ELLA: Empowering LLMs for Interpretable, Accurate and Informative Legal Advice
Yutong Hu, Kangcheng Luo, Yansong Feng
TL;DR
This work addresses the reliability gap in legal LLM advice by introducing ELLA, a framework that grounds LLM responses in retrieved legal articles and cases and provides sentence-level interpretability. It comprises four components—Chat Interface, Interactive Legal Article Selection, Response Interpretation, and Legal Case Retrieval—supported by fine-tuned embedding models ($BGE_1$, $BGE_2$) and a threshold-based explainability mechanism ($Thr_1=0.85$, $Thr_2=0.65$). Automated evaluation shows that the fine-tuned embedding for interpretation improves ranking metrics (NDCG@K), while a user study demonstrates that interactive article selection and case retrieval enhance accuracy and readability, despite some noise in top-3 article selections.

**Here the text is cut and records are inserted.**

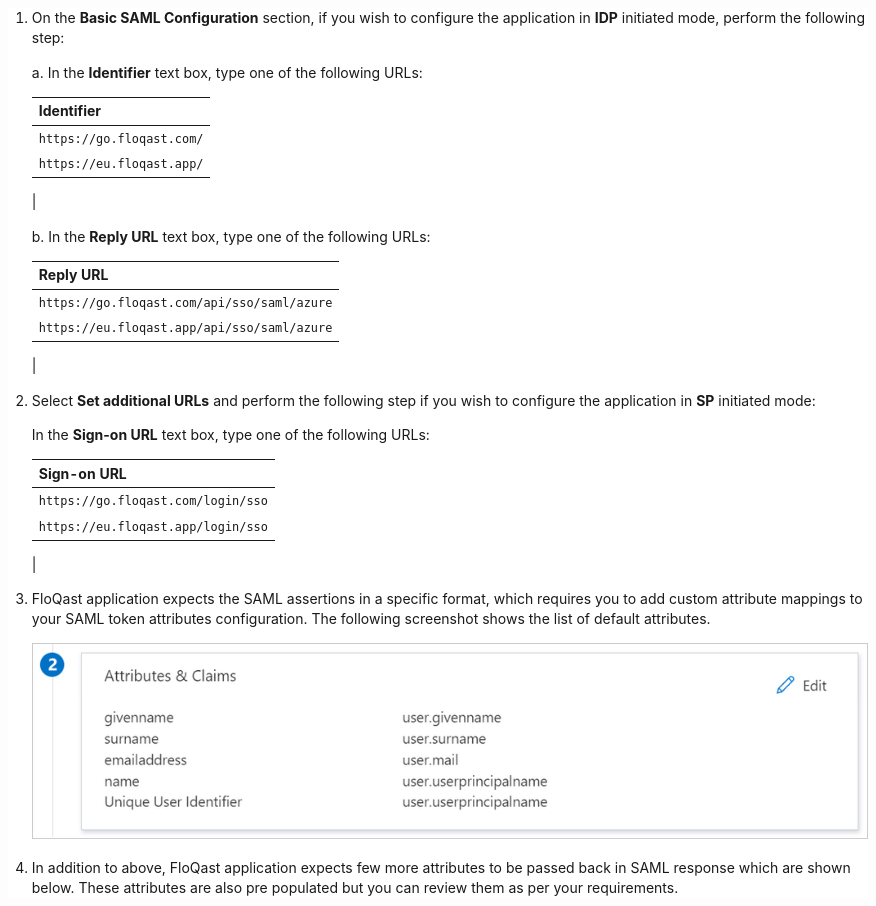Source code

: 1. On the **Basic SAML Configuration** section, if you wish to configure the application in **IDP** initiated mode,  perform the following step:

    a. In the **Identifier** text box, type one of the following URLs:

    | Identifier |
    | ---------- |
    | `https://go.floqast.com/` |
    | `https://eu.floqast.app/` |
    |

    b. In the **Reply URL** text box, type one of the following URLs:

    | Reply URL |
    | ---------- |
    | `https://go.floqast.com/api/sso/saml/azure` |
    | `https://eu.floqast.app/api/sso/saml/azure` |
    |


1. Select **Set additional URLs** and perform the following step if you wish to configure the application in **SP** initiated mode:

    In the **Sign-on URL** text box, type one of the following URLs:

    | Sign-on URL |
    | ---------- |
    | `https://go.floqast.com/login/sso` |
    | `https://eu.floqast.app/login/sso` |
    |


1. FloQast application expects the SAML assertions in a specific format, which requires you to add custom attribute mappings to your SAML token attributes configuration. The following screenshot shows the list of default attributes.

    ![image](common/default-attributes.png)

1. In addition to above, FloQast application expects few more attributes to be passed back in SAML response which are shown below. These attributes are also pre populated but you can review them as per your requirements.
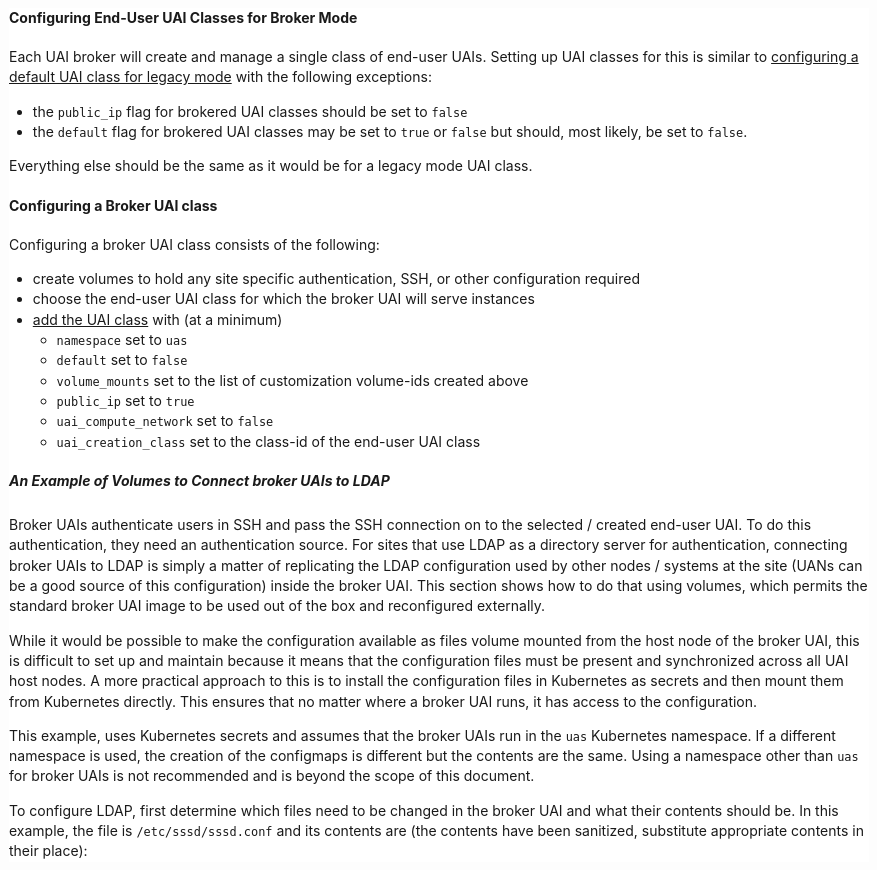 #### Configuring End-User UAI Classes for Broker Mode <a name="main-uaimanagement-brokermode-enduserclasses"></a>

Each UAI broker will create and manage a single class of end-user UAIs.  Setting up UAI classes for this is similar to [configuring a default UAI class for legacy mode](#main-uaimanagement-legacymode-defaultclass) with the following exceptions:

* the `public_ip` flag for brokered UAI classes should be set to `false`
* the `default` flag for brokered UAI classes may be set to `true` or `false` but should, most likely, be set to `false`.

Everything else should be the same as it would be for a legacy mode UAI class.

#### Configuring a Broker UAI class <a name="main-uaimanagement-brokermode-brokerclasses"></a>

Configuring a broker UAI class consists of the following:

* create volumes to hold any site specific authentication, SSH, or other configuration required
* choose the end-user UAI class for which the broker UAI will serve instances
* [add the UAI class](#main-uasconfig-classes-add) with (at a minimum)
  * `namespace` set to `uas`
  * `default` set to `false`
  * `volume_mounts` set to the list of customization volume-ids created above
  * `public_ip` set to `true`
  * `uai_compute_network` set to `false`
  * `uai_creation_class` set to the class-id of the end-user UAI class

##### An Example of Volumes to Connect broker UAIs to LDAP <a name="main-uaimanagement-brokermode-brokerclasses-ldap"></a>

Broker UAIs authenticate users in SSH and pass the SSH connection on to the selected / created end-user UAI.  To do this authentication, they need an authentication source.  For sites that use LDAP as a directory server for authentication, connecting broker UAIs to LDAP is simply a matter of replicating the LDAP configuration used by other nodes / systems at the site (UANs can be a good source of this configuration) inside the broker UAI.  This section shows how to do that using volumes, which permits the standard broker UAI image to be used out of the box and reconfigured externally.

While it would be possible to make the configuration available as files volume mounted from the host node of the broker UAI, this is difficult to set up and maintain because it means that the configuration files must be present and synchronized across all UAI host nodes.  A more practical approach to this is to install the configuration files in Kubernetes as secrets and then mount them from Kubernetes directly.  This ensures that no matter where a broker UAI runs, it has access to the configuration.

This example, uses Kubernetes secrets and assumes that the broker UAIs run in the `uas` Kubernetes namespace.  If a different namespace is used, the creation of the configmaps is different but the contents are the same.  Using a namespace other than `uas` for broker UAIs is not recommended and is beyond the scope of this document.

To configure LDAP, first determine which files need to be changed in the broker UAI and what their contents should be.  In this example, the file is `/etc/sssd/sssd.conf` and its contents are (the contents have been sanitized, substitute appropriate contents in their place):
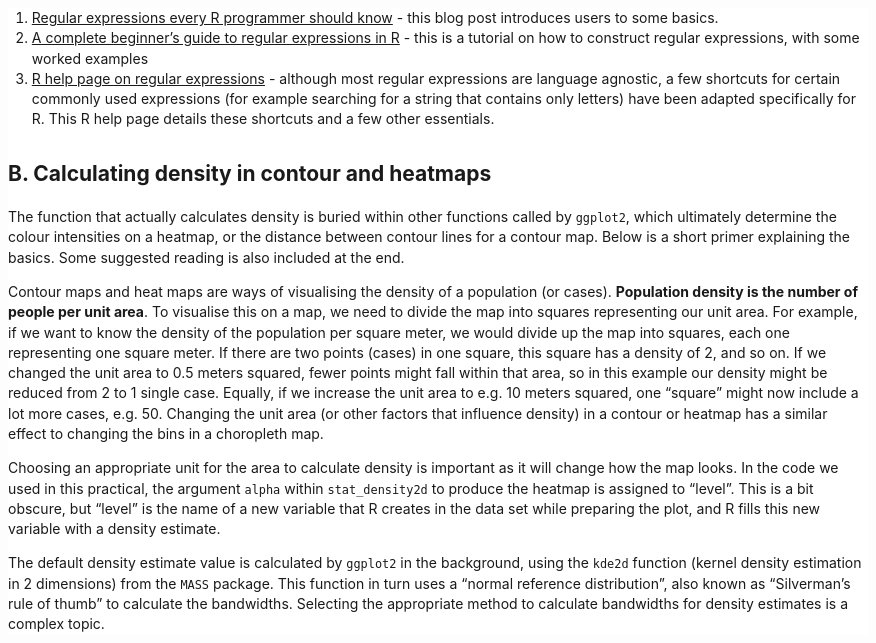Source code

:1.  [Regular expressions every R programmer should
    know](https://www.jumpingrivers.com/blog/regular-expressions-every-r-programmer-should-know/) -
    this blog post introduces users to some basics.
2.  [A complete beginner’s guide to regular expressions in
    R](https://regenerativetoday.com/a-complete-beginners-guide-to-regular-expressions-in-r/) -
    this is a tutorial on how to construct regular expressions, with
    some worked examples
3.  [R help page on regular
    expressions](https://stat.ethz.ch/R-manual/R-devel/library/base/html/regex.html) -
    although most regular expressions are language agnostic, a few
    shortcuts for certain commonly used expressions (for example
    searching for a string that contains only letters) have been adapted
    specifically for R. This R help page details these shortcuts and a
    few other essentials.

## B. Calculating density in contour and heatmaps

The function that actually calculates density is buried within other
functions called by `ggplot2`, which ultimately determine the colour
intensities on a heatmap, or the distance between contour lines for a
contour map. Below is a short primer explaining the basics. Some
suggested reading is also included at the end.

Contour maps and heat maps are ways of visualising the density of a
population (or cases). **Population density is the number of people per
unit area**. To visualise this on a map, we need to divide the map into
squares representing our unit area. For example, if we want to know the
density of the population per square meter, we would divide up the map
into squares, each one representing one square meter. If there are two
points (cases) in one square, this square has a density of 2, and so on.
If we changed the unit area to 0.5 meters squared, fewer points might
fall within that area, so in this example our density might be reduced
from 2 to 1 single case. Equally, if we increase the unit area to
e.g. 10 meters squared, one “square” might now include a lot more cases,
e.g. 50. Changing the unit area (or other factors that influence
density) in a contour or heatmap has a similar effect to changing the
bins in a choropleth map.

Choosing an appropriate unit for the area to calculate density is
important as it will change how the map looks. In the code we used in
this practical, the argument `alpha` within `stat_density2d` to produce
the heatmap is assigned to “level”. This is a bit obscure, but “level”
is the name of a new variable that R creates in the data set while
preparing the plot, and R fills this new variable with a density
estimate.

The default density estimate value is calculated by `ggplot2` in the
background, using the `kde2d` function (kernel density estimation in 2
dimensions) from the `MASS` package. This function in turn uses a
“normal reference distribution”, also known as “Silverman’s rule of
thumb” to calculate the bandwidths. Selecting the appropriate method to
calculate bandwidths for density estimates is a complex topic.
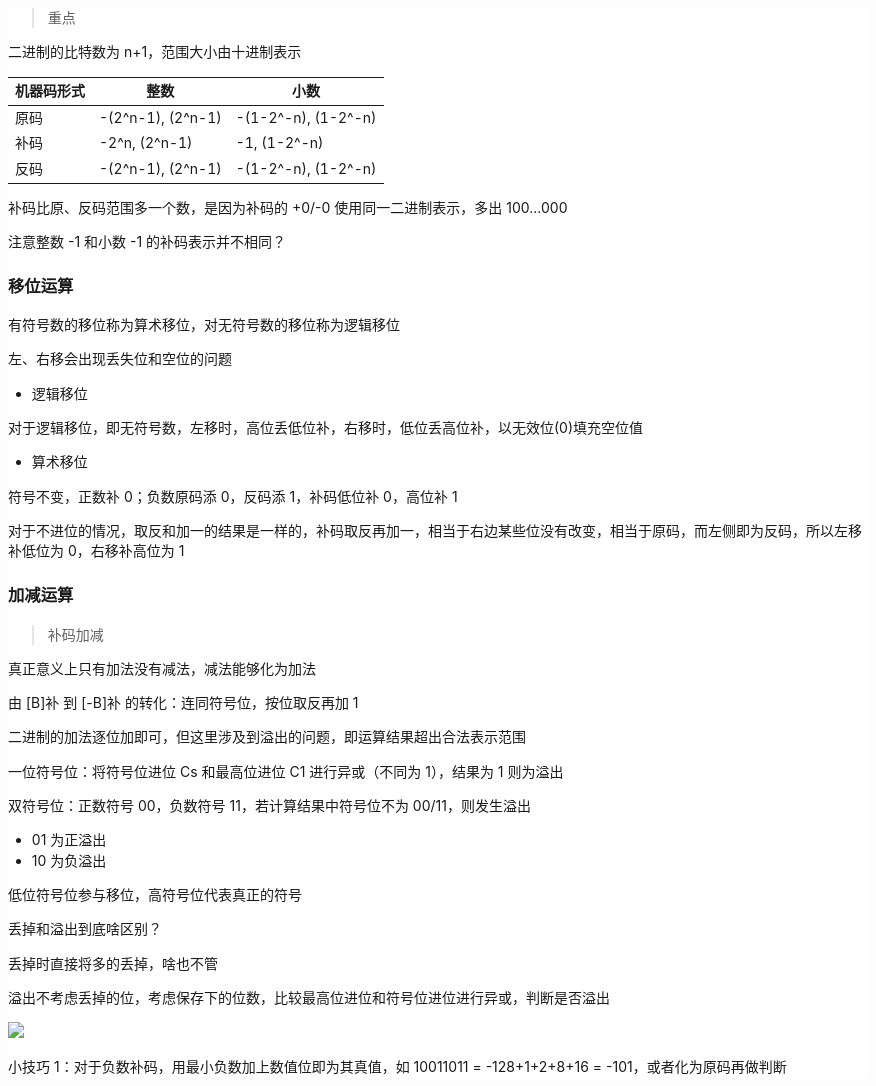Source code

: > 重点

二进制的比特数为 n+1，范围大小由十进制表示

| 机器码形式 | 整数              | 小数                |
| ---------- | ----------------- | ------------------- |
| 原码       | -(2^n-1), (2^n-1) | -(1-2^-n), (1-2^-n) |
| 补码       | -2^n, (2^n-1)     | -1, (1-2^-n)        |
| 反码       | -(2^n-1), (2^n-1) | -(1-2^-n), (1-2^-n) |

补码比原、反码范围多一个数，是因为补码的 +0/-0 使用同一二进制表示，多出 100...000

注意整数 -1 和小数 -1 的补码表示并不相同？

### 移位运算

有符号数的移位称为算术移位，对无符号数的移位称为逻辑移位

左、右移会出现丢失位和空位的问题

- 逻辑移位

对于逻辑移位，即无符号数，左移时，高位丢低位补，右移时，低位丢高位补，以无效位(0)填充空位值

- 算术移位

符号不变，正数补 0；负数原码添 0，反码添 1，补码低位补 0，高位补 1

对于不进位的情况，取反和加一的结果是一样的，补码取反再加一，相当于右边某些位没有改变，相当于原码，而左侧即为反码，所以左移补低位为 0，右移补高位为 1

### 加减运算

> 补码加减

真正意义上只有加法没有减法，减法能够化为加法

由 [B]补 到 [-B]补 的转化：连同符号位，按位取反再加 1

二进制的加法逐位加即可，但这里涉及到溢出的问题，即运算结果超出合法表示范围

一位符号位：将符号位进位 Cs 和最高位进位 C1 进行异或（不同为 1），结果为 1 则为溢出

双符号位：正数符号 00，负数符号 11，若计算结果中符号位不为 00/11，则发生溢出

- 01 为正溢出
- 10 为负溢出

低位符号位参与移位，高符号位代表真正的符号

丢掉和溢出到底啥区别？

丢掉时直接将多的丢掉，啥也不管

溢出不考虑丢掉的位，考虑保存下的位数，比较最高位进位和符号位进位进行异或，判断是否溢出

<img src="./assets/IMG_20220919_142654.jpg">

小技巧 1：对于负数补码，用最小负数加上数值位即为其真值，如 10011011 = -128+1+2+8+16 = -101，或者化为原码再做判断
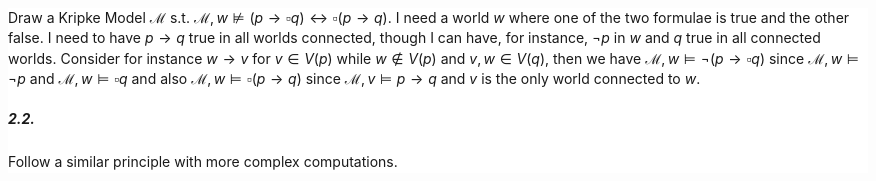 Draw a Kripke Model $\mathcal{M}$ s.t. $\mathcal{M}, w \not \models (p \to \square q) \leftrightarrow \square (p \to q)$. I need a world $w$ where one of the two formulae is true and the other false. I need to have $p \to q$ true in all worlds connected, though I can have, for instance, $\lnot p$ in $w$ and $q$ true in all connected worlds. Consider for instance $w \longrightarrow v$ for $v \in V(p)$ while $w \not \in V(p)$ and $v, w\in V(q)$, then we have $\mathcal{M}, w \models \lnot (p \to \square q)$ since $\mathcal{M}, w \models \lnot p$ and $\mathcal{M}, w \models \square q$ and also $\mathcal{M}, w \models \square (p \to q)$ since $\mathcal{M}, v \models p \to q$ and $v$ is the only world connected to $w$.

##### 2.2.
Follow a similar principle with more complex computations.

The approach promises more trustworthy legal consultations and can be extended to other jurisdictions by incorporating additional legal knowledge sources and more advanced retrieval modules.
Abstract
Despite remarkable performance in legal consultation exhibited by legal Large Language Models(LLMs) combined with legal article retrieval components, there are still cases when the advice given is incorrect or baseless. To alleviate these problems, we propose {\bf ELLA}, a tool for {\bf E}mpowering {\bf L}LMs for interpretable, accurate, and informative {\bf L}egal {\bf A}dvice. ELLA visually presents the correlation between legal articles and LLM's response by calculating their similarities, providing users with an intuitive legal basis for the responses. Besides, based on the users' queries, ELLA retrieves relevant legal articles and displays them to users. Users can interactively select legal articles for LLM to generate more accurate responses. ELLA also retrieves relevant legal cases for user reference. Our user study shows that presenting the legal basis for the response helps users understand better. The accuracy of LLM's responses also improves when users intervene in selecting legal articles for LLM. Providing relevant legal cases also aids individuals in obtaining comprehensive information.